(Document passage)
════════════════════

The art on the other hand was fabulous. No poker-face, I kept ooh-ing and aah-ing and exclaiming “WOW” as I made my way through the labyrinth (ho! yet another apt metaphor). I kept bemoaning that I had structured my seminar all wrong, and that I’d wished I’d seen the show Before. What I meant is that, even though I have realized for quite a while that the alleged “first generation” (“essentialist”) and “second generation” (“post-modern”) feminist artists were working virtually at the same time, in presenting the material and the Big Questions to my students I started with Judy Chicago and the issues around Womanhouse and vaginal iconology, and didn’t get to talking about the artists who used post-modernist strategies till the latter part of the course. I think I would do it differently next time (were there to be a next time), in order to show how incredibly artistically radical many of these artists were, as well as being politically radical. That is, many reviews of the exhibit say that the work still looks fresh and that much of what has followed can be traced to that time and some of these artists. I was really struck by how true that is.

The first gallery I entered contained an entire wall of Louise Fishman’s “Angry” paintings (1973), some of which I had seen reproduced singly in books, and wondered at the time, “so?” Each of these 26” x 40” panels contains the word “Angry” and a female name, often identifiable as a woman artist or writer, many specifically as lesbian, surrounded by expressive slashes and squiggles of paint. This was definitely one of those instances when actual physical contact with the work of art was far more expressive than a photographic reproduction could hope to be. First, seeing so many panels exhibited together had a dramatic impact. That wall of color and line vividly expressed the pent-up anger and frustration of the numerous women who were named. Then, one was enjoined to look at the panels individually and compare: Angry Louise (her first image, brown green, graphite) Angry Harmony (Hammond, the two words balancing each other on separate halves joint with binding “x’s as in Hammond’s sculpture) Angry Djuna (Barnes, slanted green strokes above the word angry). If one accepts Craig Owens’s definition as text being integral to post-modernism, then this work surely fits that description, since it is built with text. On the other hand, I think of Chicago’s 39 plates in The Dinner Party (perhaps most effectively categorized as an installation, by the way). Part of their impact is in their quantity – she presents the “essences” of many forgotten women, as here the pent up anger of many women is embodied, named, and given voice.

════════════════════

(Records shown)
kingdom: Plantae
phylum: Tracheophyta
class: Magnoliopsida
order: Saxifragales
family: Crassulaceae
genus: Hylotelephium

════════════════════

(What you will do)
a. In the piece about the feminist art exhibit, how big is each of Louise Fishman's "Angry" panels?
b. Keep writing the piece about the feminist art exhibit, picking up right after its last sentence.
The rows were taken from a separate source.

(Answers for the exercise)
a. Each panel is 26” x 40”.

b.
In my class we spent a lot of time discussing performance and its use by women artists as a means of shifting the paradigm. Just the week before, one of my students had presented an excellent analysis of Martha Rosler’s “Semiotics of the Kitchen” (1975) in which Rosler is filmed in her kitchen, wearing an apron, holding up common utensils and clearly enunciating their names in alphabetical order. For the most part she presents them in a sang-froid, deadpan manner, but as she goes along there’s an edge of hysteria that creeps into her performance so that by the end she’s thrusting a knife at the viewer, dumping food on the floor, and using knife slashes to spell out the last three letters of the alphabet. Although my student analyzed this work as exemplifying post-modern theory, it’s interesting how the subject relates to Womanhouse, and its kitchens. The important gendered meaning of “Kitchen Things” (phrase from feminist ur-text “Trifles”). The way in which for many women domesticity is a trap, as in “ the problem that has no name” (Friedan), the plight of the allegedly happy housewife of the 50s – so that Rosler’s anger and frustration seethes below the seemingly benign surface – until it bubbles over, as it were.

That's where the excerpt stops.